Many witnesses from amongst the injured in Tahrir square confirmed the same pattern. Hady Q, one of the injured demonstrators, said that Central Security Forces (CSF) aimed their guns at a straight horizontal angle towards the bodies of demonstrators. Hady was injured during the clashes on Mohamed Mahmoud Street on the 19th November by shrapnel above his right eye and fell to the ground; when he got back up he was wounded again by two pieces of shrapnel in his left and right legs.

Rights activist and blogger Malek Mostafa also described how he was wounded in his right eye by birdshot pellets on the 19th November: "I was standing on the junction of the square with Mohamed Mahmoud Street, and CSF soldiers and officers were standing far down Mohamed Mahmoud firing tear gas, birdshot pellets and rubber bullets. There were two vehicles with two people on top of them, shooting. I was helping an old man sleeping on the ground to try and stand up, when a shot hit my eye."
The EIPR got hold of Malek Mostafa's medical report, which stated that the injury was caused by a medium-sized blunt solid body (a plastic or rubber bullet).

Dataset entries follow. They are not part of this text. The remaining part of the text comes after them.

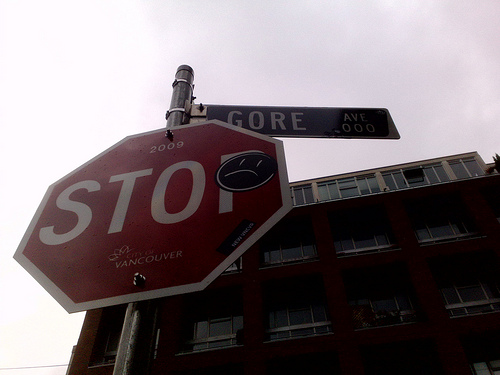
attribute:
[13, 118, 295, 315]
sign — red, white, defaced, here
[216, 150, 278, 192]
sticker — sad, black, present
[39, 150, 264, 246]
print — white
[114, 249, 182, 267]
text — white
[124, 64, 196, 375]
pole — metal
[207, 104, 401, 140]
sign — blue, white, here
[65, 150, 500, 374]
building — brown, tall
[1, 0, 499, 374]
sky — here, cloudy, overcast, grey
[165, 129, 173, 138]
screw — here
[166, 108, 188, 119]
bracket — silver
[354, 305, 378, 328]
flowers — here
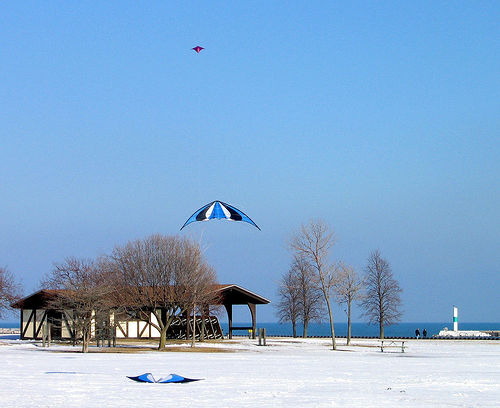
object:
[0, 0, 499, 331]
sky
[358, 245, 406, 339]
tree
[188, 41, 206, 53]
kite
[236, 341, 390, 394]
ground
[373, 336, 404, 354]
table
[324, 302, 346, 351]
stem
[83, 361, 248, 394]
ground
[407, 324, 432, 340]
people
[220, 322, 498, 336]
water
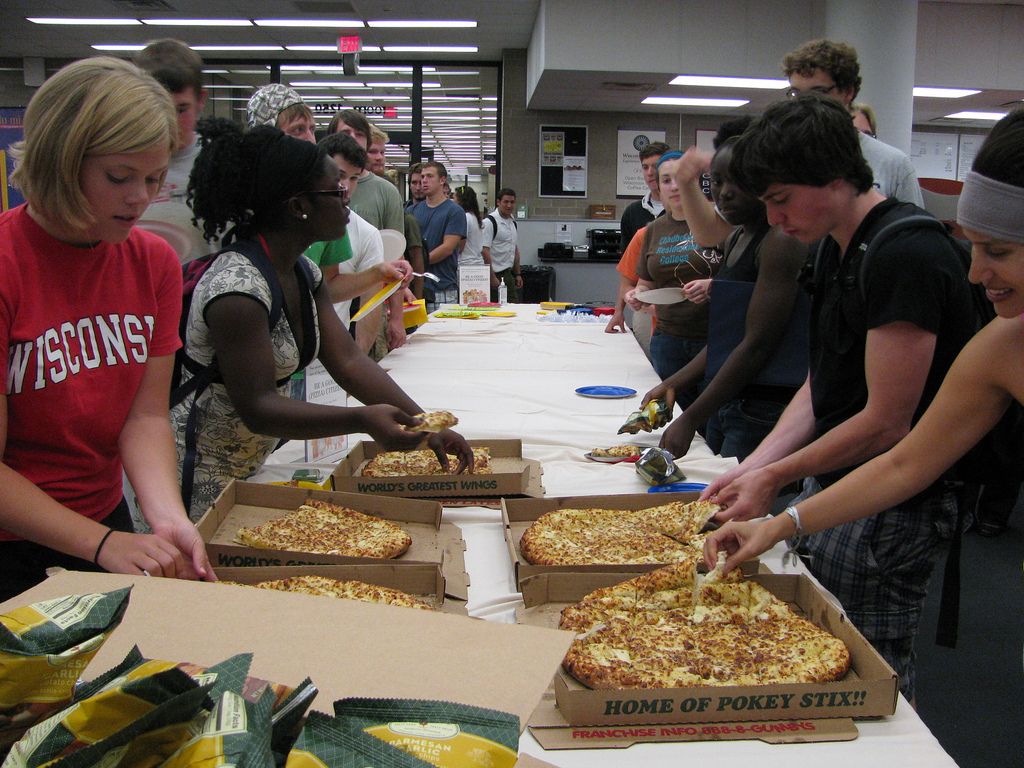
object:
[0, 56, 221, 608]
person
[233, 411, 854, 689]
pizza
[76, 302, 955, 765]
table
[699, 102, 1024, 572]
lady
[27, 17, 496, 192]
lights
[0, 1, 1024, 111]
ceiling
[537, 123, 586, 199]
pictures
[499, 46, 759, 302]
wall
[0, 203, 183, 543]
shirt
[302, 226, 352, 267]
shirt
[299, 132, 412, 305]
boy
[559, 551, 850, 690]
pizza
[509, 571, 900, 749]
box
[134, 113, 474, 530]
woman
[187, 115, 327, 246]
dread locks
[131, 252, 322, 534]
dress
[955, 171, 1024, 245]
grey headband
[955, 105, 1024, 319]
woman's head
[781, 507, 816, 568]
silver bracelet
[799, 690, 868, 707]
green word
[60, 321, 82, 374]
white c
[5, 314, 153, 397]
wisconsin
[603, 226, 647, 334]
right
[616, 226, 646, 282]
sleeve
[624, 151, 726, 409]
person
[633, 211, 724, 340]
shirt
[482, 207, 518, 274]
shirt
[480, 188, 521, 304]
person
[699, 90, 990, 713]
man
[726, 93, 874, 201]
hair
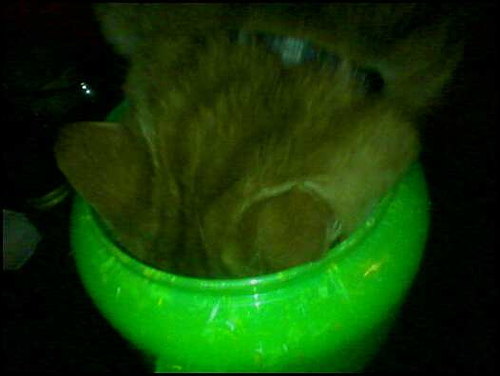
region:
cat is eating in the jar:
[62, 72, 399, 326]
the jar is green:
[67, 188, 383, 373]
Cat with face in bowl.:
[54, 0, 491, 375]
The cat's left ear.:
[51, 126, 150, 211]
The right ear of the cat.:
[212, 169, 334, 256]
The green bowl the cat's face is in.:
[60, 179, 441, 364]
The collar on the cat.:
[226, 20, 382, 95]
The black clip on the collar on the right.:
[362, 67, 389, 96]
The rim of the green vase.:
[75, 195, 395, 287]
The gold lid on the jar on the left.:
[30, 191, 71, 206]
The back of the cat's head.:
[136, 63, 324, 177]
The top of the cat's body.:
[95, 0, 457, 82]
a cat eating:
[50, 65, 405, 292]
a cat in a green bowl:
[40, 0, 475, 365]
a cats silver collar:
[240, 36, 390, 106]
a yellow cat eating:
[25, 10, 496, 370]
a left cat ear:
[240, 171, 340, 286]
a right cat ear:
[45, 110, 165, 236]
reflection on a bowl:
[240, 280, 280, 315]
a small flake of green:
[360, 250, 390, 285]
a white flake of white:
[197, 295, 237, 325]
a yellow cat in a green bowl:
[62, 0, 477, 368]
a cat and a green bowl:
[5, 25, 477, 355]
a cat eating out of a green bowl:
[20, 58, 450, 303]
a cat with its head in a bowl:
[15, 35, 477, 343]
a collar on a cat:
[130, 24, 402, 105]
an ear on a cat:
[44, 111, 166, 225]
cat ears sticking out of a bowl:
[57, 103, 342, 278]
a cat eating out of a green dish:
[35, 44, 457, 374]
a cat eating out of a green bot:
[40, 74, 481, 371]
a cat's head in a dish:
[38, 77, 468, 374]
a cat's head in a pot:
[30, 67, 472, 371]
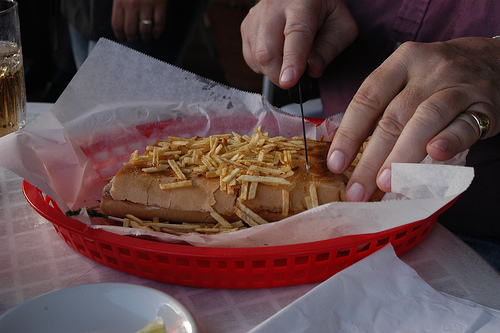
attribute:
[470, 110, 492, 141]
ring — gold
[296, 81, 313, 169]
knife — cutting, silver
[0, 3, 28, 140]
glass — clear, half full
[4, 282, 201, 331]
bowl — white, round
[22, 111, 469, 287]
basket — red, plastic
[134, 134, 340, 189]
fries — brown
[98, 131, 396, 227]
food — brown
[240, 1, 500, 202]
person — cutting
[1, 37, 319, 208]
paper — white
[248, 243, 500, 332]
napkin — white, paper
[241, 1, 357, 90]
fingers — short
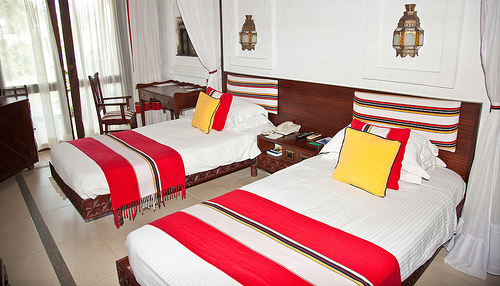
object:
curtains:
[0, 0, 72, 153]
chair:
[88, 72, 137, 136]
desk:
[133, 78, 208, 127]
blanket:
[62, 128, 188, 229]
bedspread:
[122, 153, 467, 286]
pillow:
[330, 127, 402, 199]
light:
[392, 26, 426, 57]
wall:
[157, 0, 484, 123]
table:
[250, 131, 322, 178]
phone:
[261, 120, 302, 135]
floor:
[0, 147, 271, 286]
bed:
[47, 116, 279, 223]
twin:
[150, 124, 355, 228]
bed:
[111, 153, 477, 286]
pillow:
[190, 90, 222, 134]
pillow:
[205, 86, 234, 132]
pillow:
[350, 118, 411, 190]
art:
[174, 16, 199, 58]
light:
[238, 28, 258, 47]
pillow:
[224, 97, 268, 128]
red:
[161, 155, 182, 180]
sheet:
[122, 152, 468, 285]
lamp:
[390, 3, 425, 58]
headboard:
[218, 71, 485, 184]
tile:
[54, 229, 119, 286]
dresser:
[0, 84, 39, 183]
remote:
[294, 130, 314, 140]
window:
[0, 0, 133, 152]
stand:
[266, 142, 284, 157]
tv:
[0, 56, 5, 104]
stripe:
[14, 172, 76, 285]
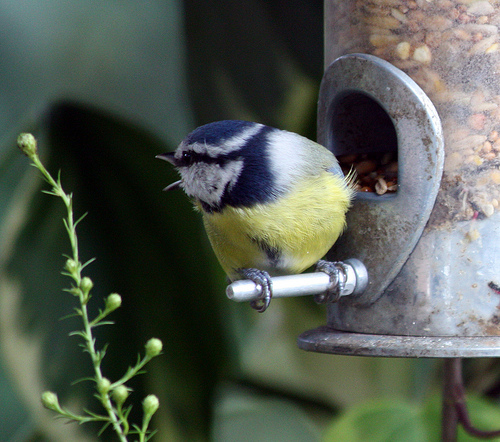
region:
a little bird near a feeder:
[144, 116, 365, 310]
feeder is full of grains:
[321, 3, 498, 354]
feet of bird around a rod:
[221, 258, 358, 314]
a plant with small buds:
[5, 125, 170, 440]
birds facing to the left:
[146, 113, 365, 305]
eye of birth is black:
[174, 138, 203, 175]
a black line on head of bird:
[171, 138, 241, 177]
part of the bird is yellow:
[199, 178, 352, 288]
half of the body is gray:
[144, 110, 347, 202]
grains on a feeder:
[341, 128, 398, 204]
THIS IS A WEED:
[13, 118, 175, 440]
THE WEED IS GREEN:
[13, 123, 178, 438]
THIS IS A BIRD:
[146, 102, 368, 314]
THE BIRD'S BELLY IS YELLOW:
[190, 179, 350, 301]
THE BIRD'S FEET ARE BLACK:
[238, 260, 382, 310]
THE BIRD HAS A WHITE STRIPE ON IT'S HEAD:
[169, 112, 272, 174]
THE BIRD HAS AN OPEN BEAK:
[153, 148, 185, 203]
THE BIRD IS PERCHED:
[148, 117, 362, 321]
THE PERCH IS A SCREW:
[223, 248, 393, 328]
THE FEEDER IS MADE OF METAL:
[222, 5, 499, 378]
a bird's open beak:
[150, 145, 183, 197]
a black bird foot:
[309, 254, 354, 307]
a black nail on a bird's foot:
[258, 295, 270, 316]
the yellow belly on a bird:
[236, 175, 349, 269]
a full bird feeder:
[292, 0, 492, 360]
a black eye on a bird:
[176, 146, 191, 161]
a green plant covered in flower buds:
[7, 125, 177, 437]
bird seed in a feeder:
[343, 152, 390, 187]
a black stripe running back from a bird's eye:
[190, 146, 249, 166]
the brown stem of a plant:
[436, 357, 474, 438]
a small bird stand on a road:
[148, 109, 362, 308]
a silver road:
[219, 263, 358, 313]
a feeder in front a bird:
[146, 5, 498, 377]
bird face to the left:
[134, 106, 362, 311]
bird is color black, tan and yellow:
[145, 114, 360, 305]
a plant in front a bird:
[1, 120, 168, 435]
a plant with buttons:
[7, 129, 169, 431]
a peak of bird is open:
[141, 112, 238, 224]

This led to a complete draining of the visceral body and the chloroid, and laceration of different parts of the eye. The doctor's opinion was that the patient had lost the ability to see light, which could lead to a loss of use of the eye.

One demonstrator confirmed that this deliberate targeting of the eyes was acknowledged by the officers themselves. Eyewitness Ramy el-Khouli reported that a CSF officer, whilst chasing demonstrators towards the Omar Makram mosque on the 19th November, verbally threatened demonstrators with targeting of the eyes, saying: 'If you want to lose your eye, come over here'.

A large number of video recordings made by demonstrators and eyewitnesses proved that the targeting of the eyes was intentional. Perhaps the most notorious clip is one circulating on the internet which clearly shows an officer firing on demonstrators in Mohamed Mahmoud Street. A soldier then congratulates him on hitting a demonstrator's eye, saying: 'Nice one, you hit the guy's eye.'

EIPR added that the pattern of deliberately targeting the eyes and face of demonstrators is similar to the approach taken by security forces during the January revolution, which also resulted in serious injuries to the face and eyes.

Adel Ramadan, EIPR's legal officer, said: "The Ministry of Interior has now proved to us, nine months after the fall of the former president, that its brutality in confronting demonstrators has not changed. Rather, it has increased to the point that the Ministry will now intentionally burst demonstrators' eyes."

The EIPR confirmed that its investigations into this crime will continue until they arrive at a complete list of the names of security personnel who were present during the attacks and who were involved in firing all kinds of ammunition on demonstrators, in preparation for bringing them to justice on charges of killing almost 40 demonstrators and injuring more than 3000 others. The EIPR also underlined that accountability must extend to the leaders of the Ministry of Interior responsible for giving the orders to kill and injure – most notably General Sami Sidhom, Minister's Assistant for the Security Sector, and General Emad el-Din el-Wakil, Minister's Assistant for Central Security Forces.